Ag no man, I'll have to split my free time between watching TED talks and reading this site.... :Smile: 

....Thanks for the link, this looks like a very good read....

----------


## wynn

One of the Seacom guys says that as Africa is not fully connected yet, broadband is like todays railway of last century and that eventually all business will be done via the net.

There must be huge opportunities out there. I hear the drums, the natives must be restless tonight.

----------


## Dave A

> Only a minuscule percentage of the workforce performs industrial age tasks, yet our politics, our media, our funding, and our education continue the grand fantasy that industrial jobs need to be created. Within a generation, two at the most, the number of people working in honest-to-goodness manufacturing jobs will be no more than the number of farmers in the land—less than a few percent. Far more than we realize it, the network economy is pulling in everyone.


This is something I've been putting a fair amount of thought into for quite a while already.

I agree - the growth of the service industry is astounding compared to manufacturing and points to something. I'm just not sure it's the pull of the network economy.

A push from ever increasing smart automation and the pull of survival perhaps?
When you get pushed out of the old world way of making a living, what is the most accessible next option?

----------


## Blurock

The world is evolving and we can choose to evolve with it or become extinct like the dinosaurs.

As an example (and I'm quoting from memory, which may be bad) around 1900 the agriculture industry supported about 80% -90% of the population trough direct or indirect jobs. You were either a farmer or tractor mechanic, vet, auctioneer, livestock agent, clerk in a co-op or some other service provider to the agricultural sector.

Today less than 10% of employment is created by the agricultural sector.

I suppose the answer is to get out the old crystal ball and peek into the future to correctly align your business... :Hmmm:

----------


## IanF

> Today less than 10% of employment is created by the agricultural sector.
> 
> I suppose the answer is to get out the old crystal ball and peek into the future to correctly align your business...


Now what is that?
Something around the net and phones, but what!

----------


## Blurock

> Now what is that?
> Something around the net and phones, but what!


Service industries and tourism are the fastest growing industries at the moment.
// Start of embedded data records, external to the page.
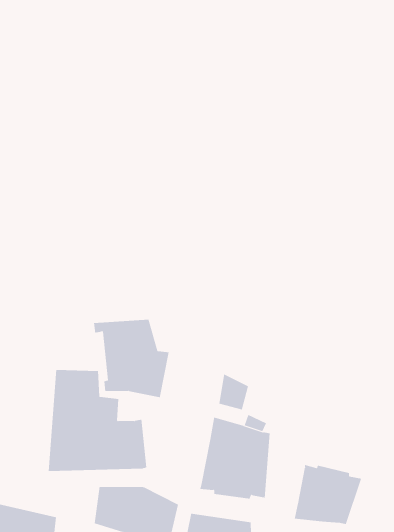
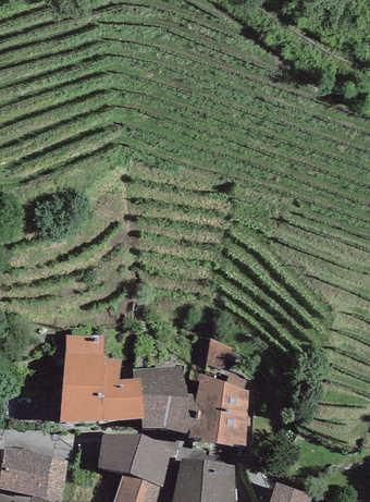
building: [93,319,170,398] -> [132,367,197,434]
building: [294,464,362,525] -> none

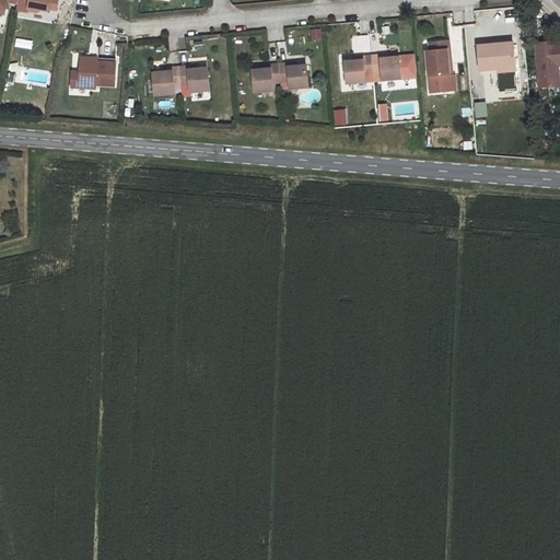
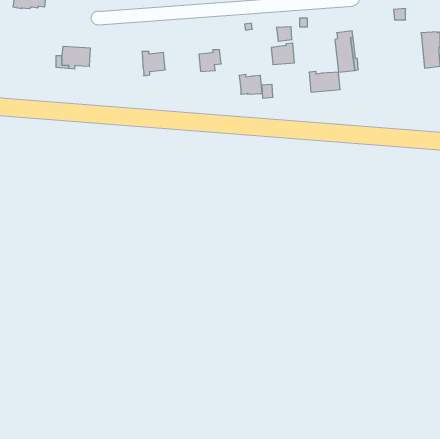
building: [478,42,515,70] -> none
building: [372,54,411,80] -> [309,71,340,92]
building: [279,62,308,88] -> [239,74,262,94]
building: [153,66,182,94] -> none

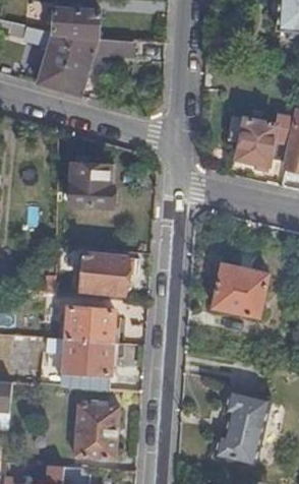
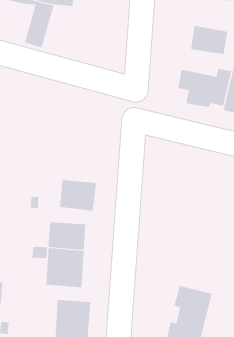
building: [59,36,133,96] -> none
building: none -> [191,25,228,55]
building: [70,162,114,206] -> none
building: [212,262,268,316] -> none

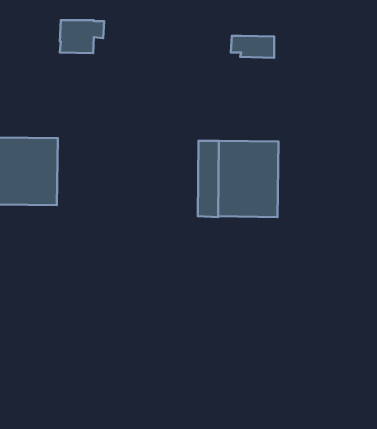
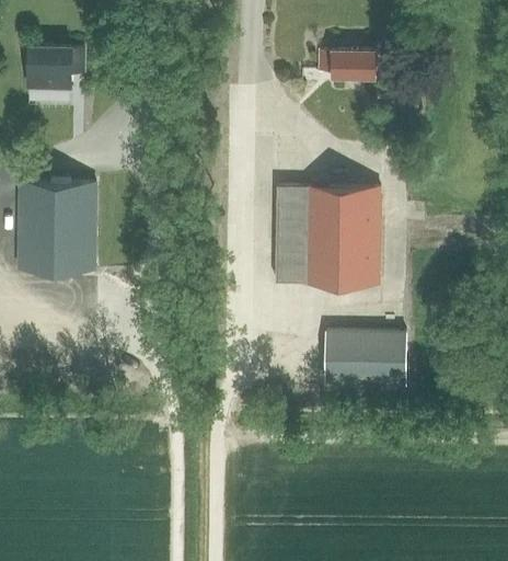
building: [60,20,104,53] -> [27,47,84,90]
building: none -> [324,332,407,389]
If you have access to oil reserves, now is the time to sell your oil!
Or if you have an alternative - even better!  :Cool:

----------


## vieome

What I gathered from the book is that soon everything will be connected to everything, and future business will need to understand that, but also the ideal business to be in is a business that follows the software model. Take for example one would be wise to invest in a water purification business. You give the public(potential clients) the machine for free, and make money on upgrades and replacement filters for the machine. So instead of selling a product for what it is sell a product that you can continue to keep a network of clients with.

----------